Das Verfahren beruht auf den notwendigen Außenluftvolumenströmen der DIN EN 16 798-1, die um einen Faktor für die Aktivität (körperliche oder Stimmaktivität) ergänzt wurden. Im Grunde genommen wird der Luftvolumenstrom (mit Außenluft) definiert, bei dem die CO2-Konzentration sicher unter 800 ppm gehalten werden kann. Da im Zusammenhang mit der Krankheitsübertragung Aerosole eine dominierende Rolle spielen, kann ein Teil der Außenluft auch durch gefilterte oder entkeimte Sekundär- oder Umluft ersetzt werden, die die Aerosolkonzentration im Raum verringert.

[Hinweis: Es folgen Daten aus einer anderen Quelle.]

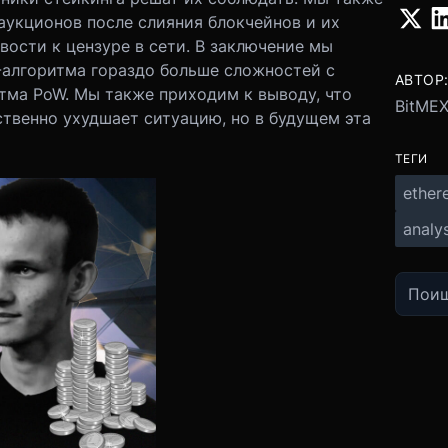
укционов после слияния блокчейнов и их
ости к цензуре в сети. В заключение мы
S-алгоритма гораздо больше сложностей с
АВТОР
итма PoW. Мы также приходим к выводу, что
BitMEX
твенно ухудшает ситуацию, но в будущем эта
ТЕГИ
ether
analys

Um eine ausreichende Lüftung +L nachzuweisen, können folgende Möglichkeiten einzeln oder in Kombination angewendet werden:
Zusammenfassung
Mithilfe des im Status-Report 52 beschriebenen Verfahrens kann die Eignung der gewählten Lüftungsstrategie auch im Kontext der Corona-Arbeitschutz-VO dokumentiert werden. Auch wäre es möglich, dass Betreiber von Gebäuden und Einrichtungen durch einen Nachweis der AHA+L-Kriterien weitergehende Öffnungsoptionen erhalten könnten, wenn dies politisch und gesellschaftlich gewollt ist.
Investitionen in lüftungstechnische Maßnahmen, insbesondere in die Lüftung mit Außenluft und Wärmerückgewinnung, sind aber auch ein wesentlicher Beitrag zum nachhaltigen Betrieb der Gebäude. Sie sparen Energie und verbessern die Luftqualität.